If you're gonna get repetitive, it might as well be with Richard Wilbur. Honestly! Thanks for sharing and for hosting...

Jeannine Atkins said...

Thanks for hosting and the poem. I can't get enough Richard Wilbur.

Anonymous said...

Thanks for hosting, Karen. And I really love that Wilbur poem. I totally get your obsession!

Anonymous said...

lol You crack me up about the posting the same poet ☺
He is obviously one of your favs
I've not heard of him so I am thankful you posted a few of his as it will give me variety of the poets work ☺
Thanks a bunch and I so love this friday poem thing I will take part most certainly once we have begun school come sept.29th ☺

Anonymous said...

I love this poem. Thanks for sharin and hosting today.

I'm Jet . . . said...

Love his voice -- the reading voice and the writing voice. Had heard The Writer before, but it's so much better with him reading it!

Thanks, as always, for hosting and posting!

Janet

PS If you folks haven't yet, check out the book give-away contest at The Write Sisters blogsite: www.thewritesisters.blogspot.com

Julie said...

Karen - As far as I'm concerned, Richard Wilbur is the best, bar none, of living poets. His mastery of form, his intelligence, his playfulness, his sense of wonder, and his curiosity - well, you couldn't pick a better poet to be "obsessed" with over the years!

Thanks for hosting Poetry Friday.
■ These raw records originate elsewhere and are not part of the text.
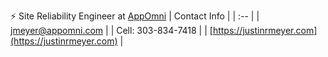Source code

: ⚡ Site Reliability Engineer at [AppOmni](https://appomni.com)
| Contact Info |
| :-- |
| [jmeyer@appomni.com](mailto:jmeyer@appomni.com) |
| Cell: 303-834-7418 |
| [https://justinrmeyer.com](https://justinrmeyer.com) |
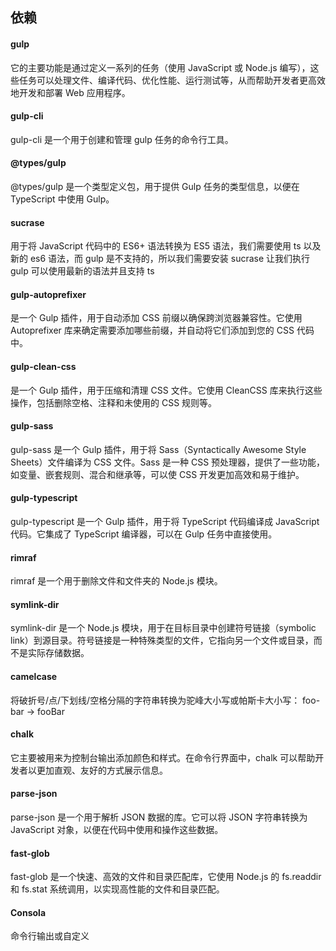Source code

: ## 依赖

#### gulp

它的主要功能是通过定义一系列的任务（使用 JavaScript 或 Node.js 编写），这些任务可以处理文件、编译代码、优化性能、运行测试等，从而帮助开发者更高效地开发和部署 Web 应用程序。

#### gulp-cli

gulp-cli 是一个用于创建和管理 gulp 任务的命令行工具。

#### @types/gulp

@types/gulp 是一个类型定义包，用于提供 Gulp 任务的类型信息，以便在 TypeScript 中使用 Gulp。

#### sucrase

用于将 JavaScript 代码中的 ES6+ 语法转换为 ES5 语法，我们需要使用 ts 以及新的 es6 语法，而 gulp 是不支持的，所以我们需要安装 sucrase 让我们执行 gulp 可以使用最新的语法并且支持 ts

#### gulp-autoprefixer

是一个 Gulp 插件，用于自动添加 CSS 前缀以确保跨浏览器兼容性。它使用 Autoprefixer 库来确定需要添加哪些前缀，并自动将它们添加到您的 CSS 代码中。

#### gulp-clean-css

是一个 Gulp 插件，用于压缩和清理 CSS 文件。它使用 CleanCSS 库来执行这些操作，包括删除空格、注释和未使用的 CSS 规则等。

#### gulp-sass

gulp-sass 是一个 Gulp 插件，用于将 Sass（Syntactically Awesome Style Sheets）文件编译为 CSS 文件。Sass 是一种 CSS 预处理器，提供了一些功能，如变量、嵌套规则、混合和继承等，可以使 CSS 开发更加高效和易于维护。

#### gulp-typescript

gulp-typescript 是一个 Gulp 插件，用于将 TypeScript 代码编译成 JavaScript 代码。它集成了 TypeScript 编译器，可以在 Gulp 任务中直接使用。

#### rimraf

rimraf 是一个用于删除文件和文件夹的 Node.js 模块。

#### symlink-dir

symlink-dir 是一个 Node.js 模块，用于在目标目录中创建符号链接（symbolic link）到源目录。符号链接是一种特殊类型的文件，它指向另一个文件或目录，而不是实际存储数据。

#### camelcase

将破折号/点/下划线/空格分隔的字符串转换为驼峰大小写或帕斯卡大小写： foo-bar → fooBar

#### chalk

它主要被用来为控制台输出添加颜色和样式。在命令行界面中，chalk 可以帮助开发者以更加直观、友好的方式展示信息。

#### parse-json

parse-json 是一个用于解析 JSON 数据的库。它可以将 JSON 字符串转换为 JavaScript 对象，以便在代码中使用和操作这些数据。

#### fast-glob

fast-glob 是一个快速、高效的文件和目录匹配库，它使用 Node.js 的 fs.readdir 和 fs.stat 系统调用，以实现高性能的文件和目录匹配。

#### Consola

命令行输出或自定义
I've left my info with Mr. Linky, so I won't repost that here.

Julie

Sally Thomas said...

Yes, you couldn't pick a better obsession. And thanks for hosting!

AnneShirley said...

Thanks for hosting!

I'm up this week with a poem called Moment, written by Vincent Guilliano.

Janaet said...

My selection is Ivan's Great Fall: poetry for Summer and Autumn from great poets and writers of the past, by Vanita Oelschlager with illustrations by Kristin Blackwood.

Ben Curran said...

Karen, The Reader is great...but The Writer was greater. It's new to me and maybe the best poem I've read all year. Thanks for sharing it with me.

Melanie Bettinelli said...

Loved listening to "The Writer" again. And The Reader is delightful. That last couplet especially caught me:

"The blind delight of being, ready still

To enter life on life and see them through."

Nice to have saved a little poetry for a sickly Sunday afternoon.